The head of the Volkswagen Group in the United States – Michael Horn – suddenly resigns amid automaker’s struggle to strike a deal with the regulators six months after the emissions disclosures.
Nearly six months have passed since Volkswagen has admitted that it cheated on the emissions test and a recall plan for the affected cars in the United States is still far from being approved by the regulators. Amid this struggle, Volkswagen Group of America announced on Wednesday that its president and chief executive officer Michael Horn has stepped down. “Through mutual agreement with Volkswagen AG, Horn will be leaving to pursue other opportunities effective immediately,” the company said in a statement.
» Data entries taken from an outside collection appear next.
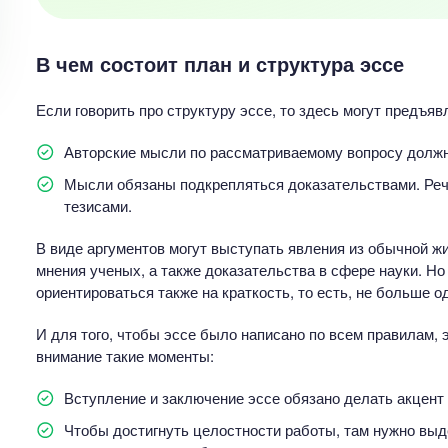
В чем состоит план и структура эссе
Если говорить про структуру эссе, то здесь могут предъяв
Авторские мысли по рассматриваемому вопросу долж
Мысли обязаны подкрепляться доказательствами. Речь
тезисами.
В виде аргументов могут выступать явления из обычной жи
мнения ученых, а также доказательства в сфере науки. Но
ориентироваться также на краткость, то есть, не больше о
И для того, чтобы эссе было написано по всем правилам, 
внимание такие моменты:
Вступление и заключение эссе обязано делать акцент н
Чтобы достигнуть целостности работы, там нужно выд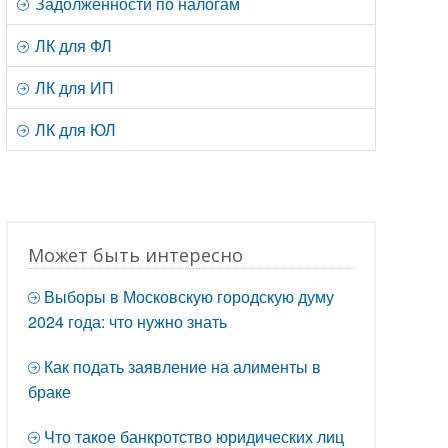
Задолженности по налогам
ЛК для ФЛ
ЛК для ИП
ЛК для ЮЛ
Может быть интересно
Выборы в Московскую городскую думу
2024 года: что нужно знать
Как подать заявление на алименты в
браке
Что такое банкротство юридических лиц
On an interim basis, Hinrich J. Woebcken, who was recently announced as the new Head of the North American Region and Chairman of Volkswagen Group of America, will assume the role of president and CEO of Volkswagen Group of America. In January, VW named Woebcken as head of VW’s North American region, effective April 1.
Michael Horn assumed the role as president and CEO of Volkswagen Group of America in January 2014 and has over twenty five years of experience with the company. Prior to his current role, Horn served as the Global Head of After Sales at Volkswagen. Horn joined the German automaker in 1990 and has held many roles of responsibility within the brand over his tenure, including Head of Volkswagen sales North West Europe, Head of sales and marketing luxury class vehicles, and Head of sales for Europe.
His departure comes as VW continues to negotiate with California, the Justice Department and Environmental Protection Agency on possible fixes or buybacks for the over-polluting diesels. It faces a March 24 deadline to tell a federal judge whether it has found an acceptable technical solution.